Private and Personal Matters of Sexual Behaviour

Cards (8)

  • Foucault
    He challenges religious thinking on sexual ethics as it tends to categorise sexual behaviour in terms of normal and abnormal.
  • Mills liberalism suggests that governments should intervene in people's lives as little as possible. Rules are needed only to protect people from harm. Therefore, provided people are consenting and no one is harmed, sexual behaviour is a private matter.
  • Modern utilitarian John Harris supports this view; he argues that sexual ethics as such is not needed, since issues such as violence, abuse or paedophilia would be dealt with under other ethical debates.
  • Feminists would argue that sexual ethics is an important area of debate. Gender inequality means that women are disproportionately affected by sexual discrimination; women are more likely than men to be judged as promiscuous if they have several partners. The #MeToo movement also has highlighted issues that by far affect women more than men.
  • Mill's principle of no-harm means neither politicians nor philosophers need to consider sexual matters.

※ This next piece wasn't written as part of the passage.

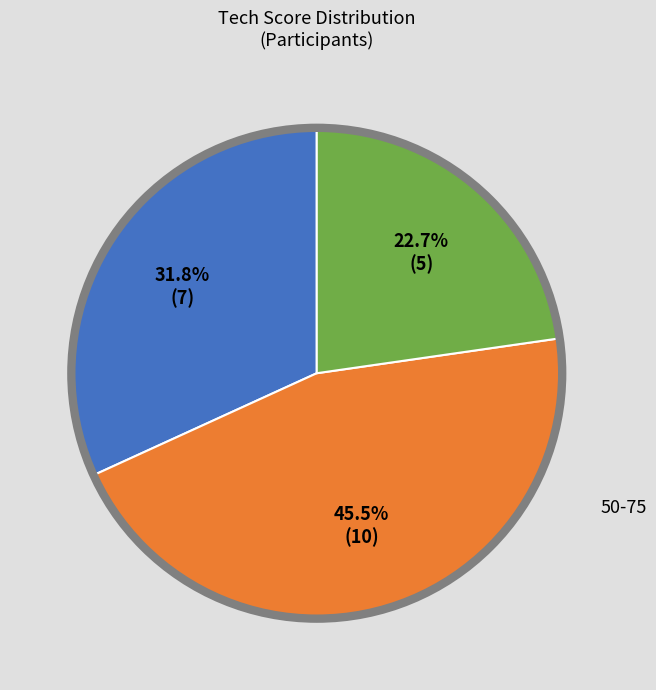

Is there any slice that represents more than half of the pie?

No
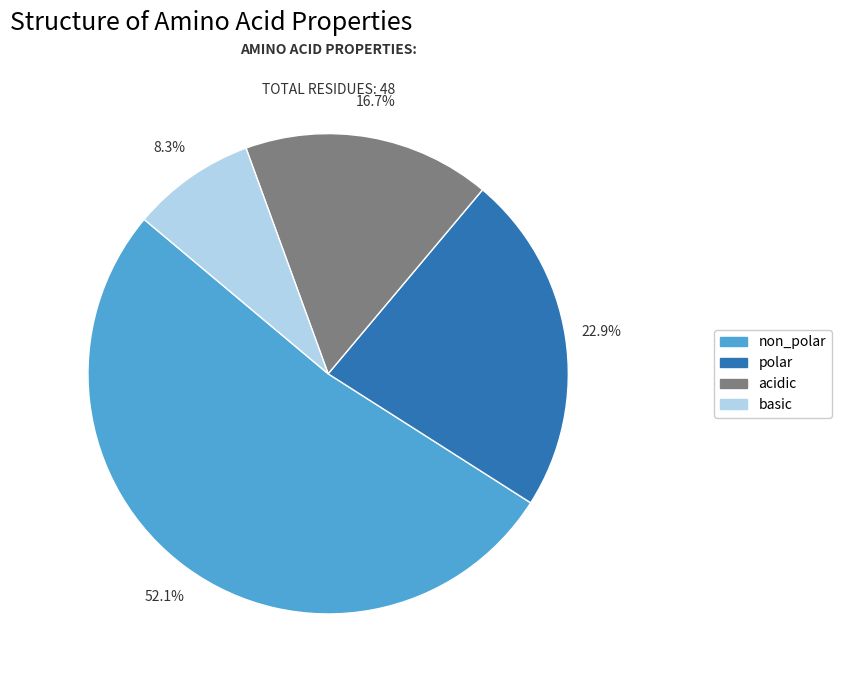

What percentage is the polar slice, to the nearest percent?

23%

  • Existentialists argue that the mistake in religious philosophy such as Aquinas' natural law is in assuming all people act with purpose. When the idea of purpose is removed then we can see sexual behaviour as purely free and personal choices.
  • Sexual behaviour like other areas of human life affects people for better or worse. Hence, there is absolutely ethical dilemmas to be discussed.
  • There is a need to discuss the ethical issues that arise from the imbalance of power in sexual relationships.